◆ **Aim of the exercise**
Report each line of the data below that contains the string "первым", copying every such line in full. Letter case counts when matching.

◆ **Text extracted page by page**
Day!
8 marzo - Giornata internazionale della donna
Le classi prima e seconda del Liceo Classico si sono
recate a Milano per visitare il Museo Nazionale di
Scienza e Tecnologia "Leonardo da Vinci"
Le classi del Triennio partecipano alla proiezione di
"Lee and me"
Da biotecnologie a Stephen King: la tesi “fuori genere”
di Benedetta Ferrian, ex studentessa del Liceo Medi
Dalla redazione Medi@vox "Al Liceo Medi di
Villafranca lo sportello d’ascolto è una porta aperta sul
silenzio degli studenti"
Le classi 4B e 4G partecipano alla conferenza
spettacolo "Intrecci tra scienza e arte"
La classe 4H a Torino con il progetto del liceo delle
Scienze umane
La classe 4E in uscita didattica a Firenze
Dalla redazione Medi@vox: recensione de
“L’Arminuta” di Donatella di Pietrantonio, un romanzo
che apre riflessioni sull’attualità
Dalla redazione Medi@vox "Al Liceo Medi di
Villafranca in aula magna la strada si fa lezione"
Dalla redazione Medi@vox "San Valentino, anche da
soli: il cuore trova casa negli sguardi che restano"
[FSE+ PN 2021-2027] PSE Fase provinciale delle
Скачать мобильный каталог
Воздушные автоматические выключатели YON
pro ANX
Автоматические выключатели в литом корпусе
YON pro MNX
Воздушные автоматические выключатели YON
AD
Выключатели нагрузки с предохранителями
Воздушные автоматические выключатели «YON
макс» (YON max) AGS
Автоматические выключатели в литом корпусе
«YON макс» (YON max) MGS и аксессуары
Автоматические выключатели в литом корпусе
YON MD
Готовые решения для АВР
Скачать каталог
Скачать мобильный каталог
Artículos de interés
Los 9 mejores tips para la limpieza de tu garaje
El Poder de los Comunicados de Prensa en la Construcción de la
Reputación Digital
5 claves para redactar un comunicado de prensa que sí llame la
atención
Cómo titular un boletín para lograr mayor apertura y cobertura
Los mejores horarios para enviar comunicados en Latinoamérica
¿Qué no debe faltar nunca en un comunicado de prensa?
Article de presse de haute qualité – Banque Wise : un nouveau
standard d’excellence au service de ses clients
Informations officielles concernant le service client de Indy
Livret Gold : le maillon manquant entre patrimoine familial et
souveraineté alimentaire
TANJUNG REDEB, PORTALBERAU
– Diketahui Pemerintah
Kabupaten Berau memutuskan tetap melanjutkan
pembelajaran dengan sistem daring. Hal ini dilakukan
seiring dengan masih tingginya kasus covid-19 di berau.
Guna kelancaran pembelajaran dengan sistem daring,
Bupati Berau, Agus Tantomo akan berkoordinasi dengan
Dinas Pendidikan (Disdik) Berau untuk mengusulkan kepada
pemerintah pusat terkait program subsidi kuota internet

* * *

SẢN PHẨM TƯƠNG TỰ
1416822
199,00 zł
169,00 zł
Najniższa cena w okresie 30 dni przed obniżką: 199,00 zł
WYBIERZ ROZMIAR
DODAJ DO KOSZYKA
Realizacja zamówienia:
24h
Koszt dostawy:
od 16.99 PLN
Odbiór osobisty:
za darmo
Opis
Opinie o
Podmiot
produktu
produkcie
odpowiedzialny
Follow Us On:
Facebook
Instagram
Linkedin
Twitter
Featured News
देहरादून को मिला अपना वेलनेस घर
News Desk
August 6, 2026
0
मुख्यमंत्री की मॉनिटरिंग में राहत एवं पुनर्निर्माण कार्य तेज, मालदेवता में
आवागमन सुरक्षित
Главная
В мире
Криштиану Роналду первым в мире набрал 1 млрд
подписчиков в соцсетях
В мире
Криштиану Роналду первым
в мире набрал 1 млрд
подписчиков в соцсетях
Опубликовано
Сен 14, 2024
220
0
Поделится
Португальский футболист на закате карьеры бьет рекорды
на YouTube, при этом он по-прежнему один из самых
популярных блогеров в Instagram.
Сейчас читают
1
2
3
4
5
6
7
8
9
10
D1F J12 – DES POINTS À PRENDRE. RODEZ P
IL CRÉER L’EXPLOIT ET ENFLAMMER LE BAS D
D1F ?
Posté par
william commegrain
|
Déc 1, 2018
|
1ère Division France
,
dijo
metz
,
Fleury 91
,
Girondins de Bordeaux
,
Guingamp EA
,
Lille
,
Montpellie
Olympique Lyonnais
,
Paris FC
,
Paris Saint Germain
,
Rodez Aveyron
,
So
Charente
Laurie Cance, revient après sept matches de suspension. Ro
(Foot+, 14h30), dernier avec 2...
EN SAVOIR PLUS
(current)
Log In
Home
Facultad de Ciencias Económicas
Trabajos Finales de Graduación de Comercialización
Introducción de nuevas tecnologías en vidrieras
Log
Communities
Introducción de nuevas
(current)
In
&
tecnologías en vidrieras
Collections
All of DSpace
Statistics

◆ **Written answer**
Криштиану Роналду первым в мире набрал 1 млрд
Криштиану Роналду первым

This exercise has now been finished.